At Respiro, your privacy is fundamental. We built the app with a privacy-first approach:
stress detection runs entirely on your device, and we collect only what's needed to make the app work.
What We Collect
We collect only what's necessary to provide a personalized stress relief experience:
- Email address (if you create an account) — for authentication via email OTP (one-time password). We support Sign in with Apple and Google Sign-In
- Practice session data — which practices you complete, duration, and mood check-ins (Inner Weather). Used for personalization and weekly insights
- Anonymized usage analytics — app opens, screen views, feature usage. Sent to Amplitude for product improvement
- Device type and app version — for technical support and compatibility
- Subscription status — managed by RevenueCat to verify your PRO access
What we do NOT collect:
- No health data (we don't use HealthKit or any wearable)
- No location data
- No contacts, photos, or microphone access
- No browsing history or advertising identifiers
On-Device Processing
Smart Stress Detection runs entirely on your device.

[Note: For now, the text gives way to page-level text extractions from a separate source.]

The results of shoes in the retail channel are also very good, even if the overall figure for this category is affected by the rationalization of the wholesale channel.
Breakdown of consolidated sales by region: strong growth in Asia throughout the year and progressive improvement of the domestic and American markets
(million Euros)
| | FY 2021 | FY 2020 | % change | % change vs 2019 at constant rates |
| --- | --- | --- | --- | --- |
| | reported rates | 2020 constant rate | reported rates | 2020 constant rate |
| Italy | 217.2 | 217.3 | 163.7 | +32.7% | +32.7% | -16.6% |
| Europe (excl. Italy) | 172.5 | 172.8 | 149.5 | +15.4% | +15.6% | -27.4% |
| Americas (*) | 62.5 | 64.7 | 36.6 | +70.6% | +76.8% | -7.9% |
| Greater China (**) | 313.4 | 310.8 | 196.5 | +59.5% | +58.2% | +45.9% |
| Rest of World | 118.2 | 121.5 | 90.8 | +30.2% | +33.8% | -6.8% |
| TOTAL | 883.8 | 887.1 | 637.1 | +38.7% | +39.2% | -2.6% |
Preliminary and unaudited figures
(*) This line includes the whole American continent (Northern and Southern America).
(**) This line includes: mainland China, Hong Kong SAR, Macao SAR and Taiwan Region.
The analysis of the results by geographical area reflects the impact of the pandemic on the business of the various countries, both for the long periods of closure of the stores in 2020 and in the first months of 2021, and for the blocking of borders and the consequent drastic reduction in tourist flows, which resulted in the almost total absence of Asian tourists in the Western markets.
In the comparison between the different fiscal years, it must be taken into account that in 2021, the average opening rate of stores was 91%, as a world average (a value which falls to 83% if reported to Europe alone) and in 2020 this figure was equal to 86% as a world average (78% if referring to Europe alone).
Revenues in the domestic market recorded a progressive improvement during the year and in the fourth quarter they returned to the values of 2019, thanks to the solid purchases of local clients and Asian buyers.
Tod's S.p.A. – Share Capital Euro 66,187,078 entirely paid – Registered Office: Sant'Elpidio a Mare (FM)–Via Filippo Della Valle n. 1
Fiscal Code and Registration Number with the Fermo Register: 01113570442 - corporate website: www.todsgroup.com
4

Respiro analyzes 7 behavioral signals — app open times, session frequency, practice patterns,
mood check-in trends, and more — to detect rising stress and suggest the right technique.
This analysis never leaves your phone. No data is sent to any server for stress computation.
All personalization (4-stage recommendation engine, 11 signals) is computed locally using on-device data stored in SwiftData.
Guest Users
You can use Respiro without creating an account. As a guest:
- All practice data is stored locally on your device only
- Smart stress detection works fully on-device
- No personal information is sent to our servers
- You can still purchase PRO via the App Store (anonymous RevenueCat ID)
If you later create an account, local data stays on your device. Server sync begins only after sign-in.
How We Use Your Data
- Deliver personalized practice recommendations based on your history
- Generate daily insights and weekly progress reports
- Send push notifications (stress suggestions, daily reminders) — only if you opt in
- Improve the app based on aggregated, anonymized usage patterns
- Provide customer support when you contact us
We never sell your data to advertisers or third parties.
Third-Party Services
We use trusted, industry-standard services:
- Supabase — Database and authentication (SOC 2 Type II certified). Stores user accounts and synced practice data
- RevenueCat — Subscription management (Apple-compliant). Manages PRO access and purchase verification
- Amplitude — Product analytics. Receives anonymized usage events (app opens, practice completions, feature interactions). No personal identifiers are sent unless you have an account
- Apple — App distribution, in-app purchases, and push notifications via APNs
Each service processes data only as needed to provide their services, under their own privacy policies.
Notifications
Respiro may send push notifications for:
- Stress suggestions — when behavioral signals indicate rising stress (computed on-device, notification sent locally)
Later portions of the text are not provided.